The consequences of these exposures are substantial all across the globe, said Leo Trasande, an expert on hormone-disrupting chemicals and director of the Division of Environmental Pediatrics at New York University School of Medicine, during the briefing.
“Plastic materials hack our hormones, our natural signaling molecules that underlie practically every biological function known to humankind,” Trasande said. “The effects of plastic chemicals on people’s lives run from cradle to grave.”
Trasande did not contribute to the report but was in Geneva for the plastic treaty talks as an observer on behalf of the Endocrine Society, an organization of 18,000 scientists and doctors from 120 countries.
The society is focused on reducing plastic production and creating lists of chemicals of concern in plastic materials, Trasande said. “Health is a crucial part of the treaty.”

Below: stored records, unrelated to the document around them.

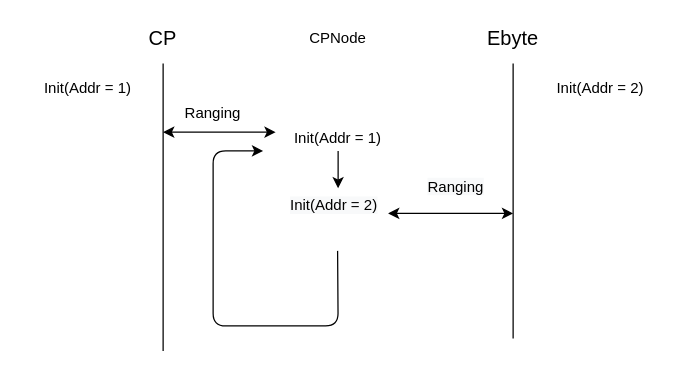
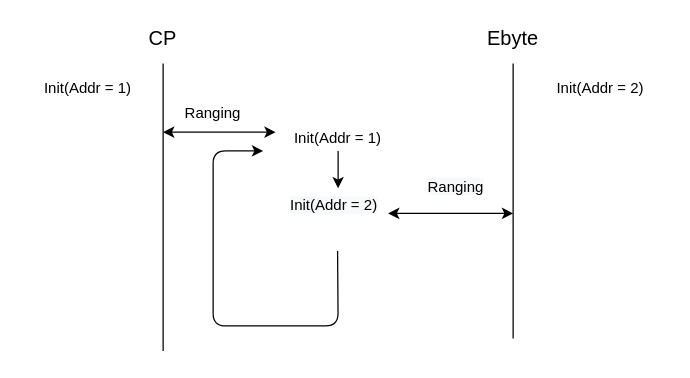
  <mxCell id="0" />
  <mxCell id="1" parent="0" />
  <mxCell id="2" value="" style="endArrow=none;html=1;" edge="1" parent="1"><mxGeometry width="50" height="50" relative="1" as="geometry"><mxPoint x="130" y="280" as="sourcePoint" /><mxPoint x="130" y="50" as="targetPoint" /></mxGeometry></mxCell>
  <mxCell id="3" value="" style="endArrow=none;html=1;" edge="1" parent="1"><mxGeometry width="50" height="50" relative="1" as="geometry"><mxPoint x="410" y="270" as="sourcePoint" /><mxPoint x="410" y="50" as="targetPoint" /></mxGeometry></mxCell>
  <mxCell id="4" value="&lt;font size=&quot;3&quot;&gt;Ebyte&lt;br&gt;&lt;/font&gt;" style="text;html=1;strokeColor=none;fillColor=none;align=center;verticalAlign=middle;whiteSpace=wrap;rounded=0;" vertex="1" parent="1"><mxGeometry x="390" y="20" width="40" height="20" as="geometry" /></mxCell>
  <mxCell id="5" value="&lt;font size=&quot;3&quot;&gt;CP&lt;/font&gt;" style="text;html=1;strokeColor=none;fillColor=none;align=center;verticalAlign=middle;whiteSpace=wrap;rounded=0;" vertex="1" parent="1"><mxGeometry x="110" y="20" width="40" height="20" as="geometry" /></mxCell>
- <mxCell id="6" value="CPNode" style="text;html=1;strokeColor=none;fillColor=none;align=center;verticalAlign=middle;whiteSpace=wrap;rounded=0;" vertex="1" parent="1"><mxGeometry x="250" y="20" width="40" height="20" as="geometry" /></mxCell>
  <mxCell id="7" value="Init(Addr = 1)" style="text;html=1;strokeColor=none;fillColor=none;align=center;verticalAlign=middle;whiteSpace=wrap;rounded=0;" vertex="1" parent="1"><mxGeometry x="20" y="60" width="100" height="20" as="geometry" /></mxCell>
  <mxCell id="8" value="Init(Addr = 2)" style="text;html=1;strokeColor=none;fillColor=none;align=center;verticalAlign=middle;whiteSpace=wrap;rounded=0;" vertex="1" parent="1"><mxGeometry x="430" y="60" width="100" height="20" as="geometry" /></mxCell>
  <mxCell id="9" value="Init(Addr = 1)" style="text;html=1;strokeColor=none;fillColor=none;align=center;verticalAlign=middle;whiteSpace=wrap;rounded=0;" vertex="1" parent="1"><mxGeometry x="220" y="100" width="100" height="20" as="geometry" /></mxCell>
  <mxCell id="10" value="" style="endArrow=classic;startArrow=classic;html=1;entryX=0;entryY=0.25;entryDx=0;entryDy=0;" edge="1" parent="1" target="9"><mxGeometry width="50" height="50" relative="1" as="geometry"><mxPoint x="130" y="105" as="sourcePoint" /><mxPoint x="410" y="130" as="targetPoint" /></mxGeometry></mxCell>
  <mxCell id="11" value="" style="endArrow=classic;html=1;exitX=0.5;exitY=1;exitDx=0;exitDy=0;" edge="1" parent="1" source="9"><mxGeometry width="50" height="50" relative="1" as="geometry"><mxPoint x="360" y="180" as="sourcePoint" /><mxPoint x="270" y="150" as="targetPoint" /></mxGeometry></mxCell>
  <mxCell id="12" value="&lt;span style=&quot;color: rgb(0 , 0 , 0) ; font-family: &amp;#34;helvetica&amp;#34; ; font-size: 12px ; font-style: normal ; font-weight: 400 ; letter-spacing: normal ; text-align: center ; text-indent: 0px ; text-transform: none ; word-spacing: 0px ; background-color: rgb(248 , 249 , 250) ; display: inline ; float: none&quot;&gt;Init(Addr = 2)&lt;/span&gt;" style="text;whiteSpace=wrap;html=1;" vertex="1" parent="1"><mxGeometry x="230" y="150" width="100" as="geometry" /></mxCell>
  <mxCell id="13" value="" style="endArrow=classic;startArrow=classic;html=1;" edge="1" parent="1"><mxGeometry width="50" height="50" relative="1" as="geometry"><mxPoint x="310" y="170" as="sourcePoint" /><mxPoint x="410" y="170" as="targetPoint" /></mxGeometry></mxCell>
  <mxCell id="14" value="Ranging" style="text;html=1;strokeColor=none;fillColor=none;align=center;verticalAlign=middle;whiteSpace=wrap;rounded=0;" vertex="1" parent="1"><mxGeometry x="150" y="80" width="40" height="20" as="geometry" /></mxCell>
  <mxCell id="15" value="&lt;span style=&quot;color: rgb(0, 0, 0); font-family: helvetica; font-size: 12px; font-style: normal; font-weight: 400; letter-spacing: normal; text-align: center; text-indent: 0px; text-transform: none; word-spacing: 0px; background-color: rgb(248, 249, 250); display: inline; float: none;&quot;&gt;Ranging&lt;/span&gt;" style="text;whiteSpace=wrap;html=1;" vertex="1" parent="1"><mxGeometry x="340" y="135" width="70" height="30" as="geometry" /></mxCell>
  <mxCell id="16" value="" style="endArrow=classic;html=1;" edge="1" parent="1"><mxGeometry width="50" height="50" relative="1" as="geometry"><mxPoint x="269.58" y="200" as="sourcePoint" /><mxPoint x="210" y="120" as="targetPoint" /><Array as="points"><mxPoint x="270" y="260" /><mxPoint x="170" y="260" /><mxPoint x="170" y="120" /></Array></mxGeometry></mxCell>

“It’s very clear that the two main articles on problematic plastics and chemicals of concern are moving forward,” said IPEN Executive Director Bjorn Beeler, about key provisions of the treaty.
A proposal from Switzerland and Mexico that includes global regulations on dangerous chemicals in plastic had 65 countries signing on when the talks started and ended with 89 countries co-signing, Beeler said. “It is the epicenter of the treaty, as it should be, because more and more governments are clearly saying they want to protect human health.”
Karlsson hopes that when the talks continue, countries will return to the negotiating tables with renewed strength to prevent industry interests from blocking protection of human health and the environment.
Otherwise, she said, “I will continue to be exposed to plastic chemicals without my knowledge, without my consent and without global controls.”